I cannot provide you with the interview as we are not permitted to rebroadcast it, however I thought I would share the notes on Bob Seeman’s opinion.


According to Bob:

  • It’s gambling, and it’s the volatility that is exciting.
  • Bitcoin is not a currency, nor is it even an asset. People are not using it as a medium of exchange. People buy bitcoin in order to sell it at a future point. Over 99.7% of transactions are for market trades. A true currency is overwhelmingly used for the purchase of goods and services.
  • What happens to your money when you buy Bitcoin? You are not investing, you are just cashing someone else out.
  • Bitcoin doesn’t produce a cash flow, or anything at all really, and the price clearly doesn’t reflect its utility (it’s use). This illustrates Bitcoin’s value being a bubble.
  • El Salvador tried to use bitcoin as a currency to avoid inflation, and failed. The Government forced businesses to accept bitcoin as a currency. They even opened up accounts for every person and gave them $30 of bitcoin to start. Virtually all residents took the bitcoin and immediately converted it to USD.
  • Some people in Ukraine right now are being paid in Bitcoin because the banking system has broken down, but they are not spending it. And when the banking system returns, it is most likely they will exchange it and use a different currency to transact.
  • There are more illegal transactions than legal.
  • 0.15% of all transactions are for the purchase of illegal goods and services, which doesn’t sound like much, but remember: over 99.7% of transactions are market trades. So that leaves less than 0.3% of the transactions for goods or services of which 0.15 are illegal. This is a threat, as there is an incentive for future government regulation.
  • Over 40% of bitcoin is held by 100,000 people.
  • Over 20% is held by 1000 people.
  • There is no oversight or disclosure requirements, or regulation and he contends the price is being manipulated regularly because of this and the high concentration in a few hands.
  • The SEC has been hinting that bitcoin is not a security and recently doubled the size of its crypto enforcement team. This will add pressure to deflate the bubble.
  • There is no evidence that it is correlated to market fluctuations (positive or negative) so it is not a hedge. It has acted inconsistently to market volatility
  • A Bank of Canada study that was recently done on purchasers of bitcoin and determined that on average they are retail investors (non-professionals) who have a good understanding of technology, block-chain and crypto currency, but they are financially illiterate. That is not a good combination. Knowing how something works does not assist you in investing. You do not need to know how a car works to buy a car, use a car or understand it’s value.
  • At a value of $40,000, 55% of investors in Bitcoin are currently underwater (in a loss)
  • At $35K, 75% of investors will be underwater.
  • Many Central banks around the world are working on their own crypto-currency. This is a threat to its future.

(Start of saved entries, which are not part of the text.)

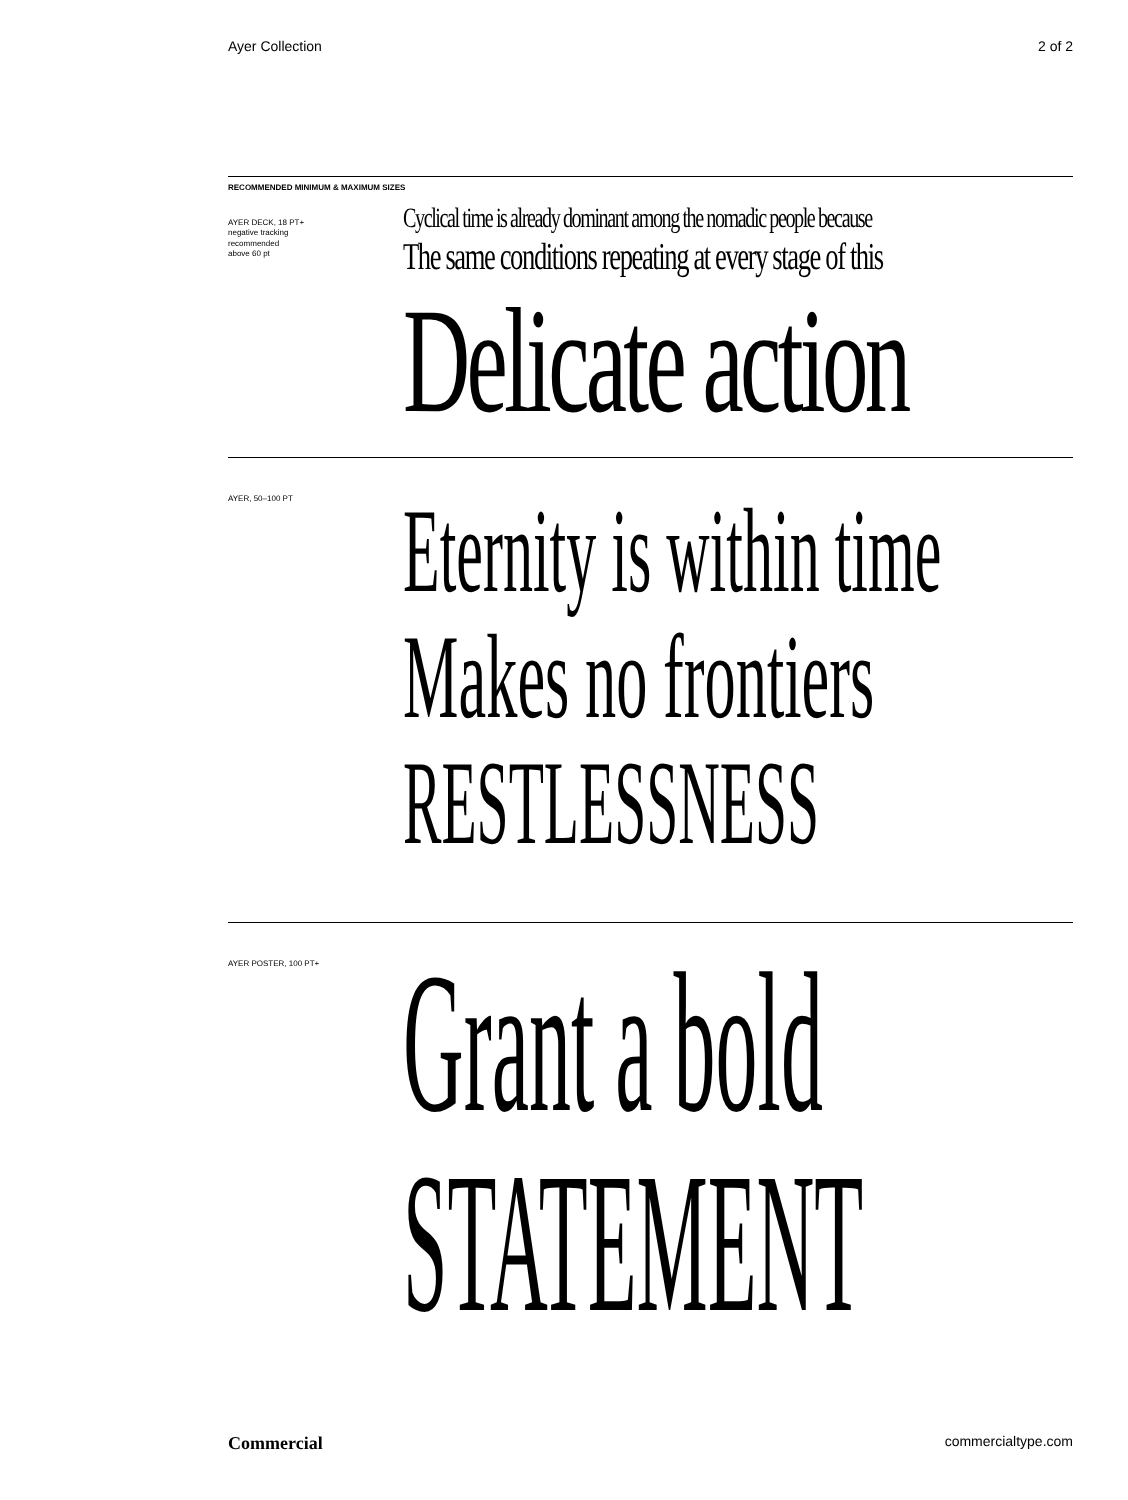Ayer Collection 2 of 2
RECOMMENDED MINIMUM & MAXIMUM SIZES
AYER DECK, 18 PT+
negative tracking
recommended
above 60 pt
Cyclical time is already dominant among the nomadic people because
The same conditions repeating at every stage of this
Delicate action
AYER, 50–100 PT
Eternity is within time
Makes no frontiers
RESTLESSNESS
AYER POSTER, 100 PT+
Grant a bold
STATEMENT
Commercial commercialtype.com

His main point, or threat was the following:

He feels that this will at some point go to zero or close to it. The Achilles heel for Bitcoin is the environmental problem. Just to run the bitcoin network alone takes 0.67% of global electricity production- same as the Netherlands or Sweden uses.

The public cloud uses 1.0% of global electricity- that’s in essence all our e-commerce and internet usage. Greenpeace has stopped accepting donations in it, and has begun lobbying for the ban of Bitcoin. A movement is starting to gain traction, and we are seeing governments begin to move in this direction.